**WHAT THE TASK REQUIRES**
Retype the data below word for word, keeping every line in its original order.
== SOURCE INFORMATION
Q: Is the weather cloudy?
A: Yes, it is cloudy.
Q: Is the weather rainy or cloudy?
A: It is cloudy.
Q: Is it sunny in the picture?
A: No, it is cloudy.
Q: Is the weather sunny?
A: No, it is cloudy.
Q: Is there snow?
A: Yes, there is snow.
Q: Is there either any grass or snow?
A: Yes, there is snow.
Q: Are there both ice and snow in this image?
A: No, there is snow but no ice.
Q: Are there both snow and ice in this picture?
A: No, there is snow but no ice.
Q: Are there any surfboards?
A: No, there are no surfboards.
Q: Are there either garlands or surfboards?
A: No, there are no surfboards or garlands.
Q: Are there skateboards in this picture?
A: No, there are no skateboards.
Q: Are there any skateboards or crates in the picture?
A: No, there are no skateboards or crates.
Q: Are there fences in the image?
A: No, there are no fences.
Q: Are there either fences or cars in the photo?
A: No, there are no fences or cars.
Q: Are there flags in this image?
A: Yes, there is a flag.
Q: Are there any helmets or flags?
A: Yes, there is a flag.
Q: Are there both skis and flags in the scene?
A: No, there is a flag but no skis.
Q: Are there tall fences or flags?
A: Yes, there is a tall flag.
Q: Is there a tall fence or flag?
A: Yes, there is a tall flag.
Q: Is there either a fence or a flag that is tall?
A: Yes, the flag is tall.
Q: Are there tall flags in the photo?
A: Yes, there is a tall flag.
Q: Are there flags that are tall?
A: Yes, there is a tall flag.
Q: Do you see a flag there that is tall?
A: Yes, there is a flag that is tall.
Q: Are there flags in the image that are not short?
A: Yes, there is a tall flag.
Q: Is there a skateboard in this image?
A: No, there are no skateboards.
====
**RESULT**
Q: Is the weather cloudy?
A: Yes, it is cloudy.
Q: Is the weather rainy or cloudy?
A: It is cloudy.
Q: Is it sunny in the picture?
A: No, it is cloudy.
Q: Is the weather sunny?
A: No, it is cloudy.
Q: Is there snow?
A: Yes, there is snow.
Q: Is there either any grass or snow?
A: Yes, there is snow.
Q: Are there both ice and snow in this image?
A: No, there is snow but no ice.
Q: Are there both snow and ice in this picture?
A: No, there is snow but no ice.
Q: Are there any surfboards?
A: No, there are no surfboards.
Q: Are there either garlands or surfboards?
A: No, there are no surfboards or garlands.
Q: Are there skateboards in this picture?
A: No, there are no skateboards.
Q: Are there any skateboards or crates in the picture?
A: No, there are no skateboards or crates.
Q: Are there fences in the image?
A: No, there are no fences.
Q: Are there either fences or cars in the photo?
A: No, there are no fences or cars.
Q: Are there flags in this image?
A: Yes, there is a flag.
Q: Are there any helmets or flags?
A: Yes, there is a flag.
Q: Are there both skis and flags in the scene?
A: No, there is a flag but no skis.
Q: Are there tall fences or flags?
A: Yes, there is a tall flag.
Q: Is there a tall fence or flag?
A: Yes, there is a tall flag.
Q: Is there either a fence or a flag that is tall?
A: Yes, the flag is tall.
Q: Are there tall flags in the photo?
A: Yes, there is a tall flag.
Q: Are there flags that are tall?
A: Yes, there is a tall flag.
Q: Do you see a flag there that is tall?
A: Yes, there is a flag that is tall.
Q: Are there flags in the image that are not short?
A: Yes, there is a tall flag.
Q: Is there a skateboard in this image?
A: No, there are no skateboards.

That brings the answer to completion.